Terry and Mary Kohler, who have made significant contributions to the recovery of endangered whooping cranes in eastern North America, were honored today by the U.S. Department of the Interior. Dirk Kempthorne, Secretary of the Interior, presented the Kohlers with the department’s Cooperative Conservation Award at a ceremony in Washington, D.C.
The award recognizes conservation achievements by groups of diverse partners, including federal, state, local and tribal governments, non-government organizations, and individuals.
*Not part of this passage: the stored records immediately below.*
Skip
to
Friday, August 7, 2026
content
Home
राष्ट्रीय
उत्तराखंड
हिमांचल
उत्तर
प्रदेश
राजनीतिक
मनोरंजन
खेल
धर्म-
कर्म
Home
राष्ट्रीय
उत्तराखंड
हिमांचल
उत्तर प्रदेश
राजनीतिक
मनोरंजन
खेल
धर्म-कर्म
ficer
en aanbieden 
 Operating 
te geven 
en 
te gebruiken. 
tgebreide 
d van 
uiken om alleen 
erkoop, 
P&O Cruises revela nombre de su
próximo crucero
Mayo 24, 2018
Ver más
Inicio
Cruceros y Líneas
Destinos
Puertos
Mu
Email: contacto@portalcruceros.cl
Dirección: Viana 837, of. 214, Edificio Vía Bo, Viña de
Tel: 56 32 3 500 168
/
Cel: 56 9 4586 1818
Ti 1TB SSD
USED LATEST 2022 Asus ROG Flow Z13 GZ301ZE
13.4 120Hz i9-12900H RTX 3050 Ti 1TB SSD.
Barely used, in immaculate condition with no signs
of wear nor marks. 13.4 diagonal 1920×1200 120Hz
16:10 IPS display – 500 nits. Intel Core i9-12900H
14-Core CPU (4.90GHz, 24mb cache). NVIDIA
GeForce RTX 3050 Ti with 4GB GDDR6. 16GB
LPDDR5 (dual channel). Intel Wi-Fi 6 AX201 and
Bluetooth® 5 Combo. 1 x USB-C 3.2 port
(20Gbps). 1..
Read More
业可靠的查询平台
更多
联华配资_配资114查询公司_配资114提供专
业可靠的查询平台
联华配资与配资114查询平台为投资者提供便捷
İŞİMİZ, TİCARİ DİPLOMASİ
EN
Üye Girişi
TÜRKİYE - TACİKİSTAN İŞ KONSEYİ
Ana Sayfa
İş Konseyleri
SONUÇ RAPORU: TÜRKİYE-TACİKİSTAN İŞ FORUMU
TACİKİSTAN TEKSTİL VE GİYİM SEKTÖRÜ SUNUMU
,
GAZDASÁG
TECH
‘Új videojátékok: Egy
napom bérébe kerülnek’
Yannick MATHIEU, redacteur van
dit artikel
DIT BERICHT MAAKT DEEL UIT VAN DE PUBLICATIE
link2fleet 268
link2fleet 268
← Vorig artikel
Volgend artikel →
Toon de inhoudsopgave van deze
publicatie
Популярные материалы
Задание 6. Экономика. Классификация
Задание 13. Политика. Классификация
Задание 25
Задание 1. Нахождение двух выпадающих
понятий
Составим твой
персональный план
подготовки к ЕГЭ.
The Kohlers, through their Sheboygan, Wis., company, Windway Capital Corp., have donated time, equipment and funds that have been among the keys to the success of the Whooping Crane Eastern Partnership, an international coalition of public and private groups that is reintroducing this highly imperiled species in eastern North America.
The Interior Department’s U.S. Fish and Wildlife Service and U.S. Geological Survey are among the nine founding members of this partnership.
“ Terry and Mary Kohler and their flight team at Windway Capital Corp. have truly helped to make wildlife history with their generous support of the Whooping Crane Eastern Partnership,” said Robyn Thorson, the Fish and Wildlife Service’s Midwest Regional Director. “Their dedication is a testament to the human spirit. Terry and Mary’s generous support and encouragement has helped to restore an important part of our nation’s wildlife heritage that might otherwise have been lost.”
For nearly two decades, the Kohlers have made significant contributions to migratory bird conservation in the United States and abroad. From 1987 to 1996, they made annual flights to Canada’s Wood Buffalo National Park to bring back the eggs that have served as the foundation for the reintroduced eastern migratory whooping crane population, which migrates between Necedah National Wildlife Refuge in central Wisconsin and Chassahowitzka National Wildlife Refuge on the Gulf coast of Florida.
Windway aircraft and pilots have also flown countless missions to identify crane roosting and nesting sites, locate and track migrating birds, and transfer eggs and chicks to propagation facilities, including the U.S. Geological Survey’s Patuxent Wildlife Research Center.
The Kohlers have also provided substantial funding to the whooping crane reintroduction effort in the form of matching grants, and they donated ultralight aircraft for the project and purchased a hangar for them. As a result of the Whooping Crane Eastern Partnership’s—and Terry and Mary Kohler’s—efforts, there are 57 migrating whooping cranes in eastern North America, where just six years ago there were none.
The Kohlers have also made important contributions to international crane conservation, making a record-breaking around-the-world flight to deliver Siberian crane eggs from Wisconsin to Russia. The Siberian crane is one of the world’s most endangered birds and a priority species for international conservation.
Among their other contributions to bird conservation in the United States, the Kohlers personally made ten flights to transport imperiled trumpeter swan eggs from Alaska to a captive breeding program at the Milwaukee Zoo. With the Kohlers’ help, the Wisconsin Department of Natural Resources has successfully reintroduced wild trumpeter swans in that state.
The U.S. Fish and Wildlife Service is the principal Federal agency responsible for conserving, protecting and enhancing fish, wildlife and plants and their habitats for the continuing benefit of the American people. The Service manages the 96-million-acre National Wildlife Refuge System, which encompasses 545 national wildlife refuges, thousands of small wetlands and other special management areas. It also operates 69 national fish hatcheries, 64 fishery resources offices and 81 ecological services field stations. The agency enforces federal wildlife laws, administers the Endangered Species Act, manages migratory bird populations, restores nationally significant fisheries, conserves and restores wildlife habitat such as wetlands, and helps foreign and Native American tribal governments with their conservation efforts. It also oversees the Federal Assistance program, which distributes hundreds of millions of dollars in excise taxes on fishing and hunting equipment to state fish and wildlife agencies.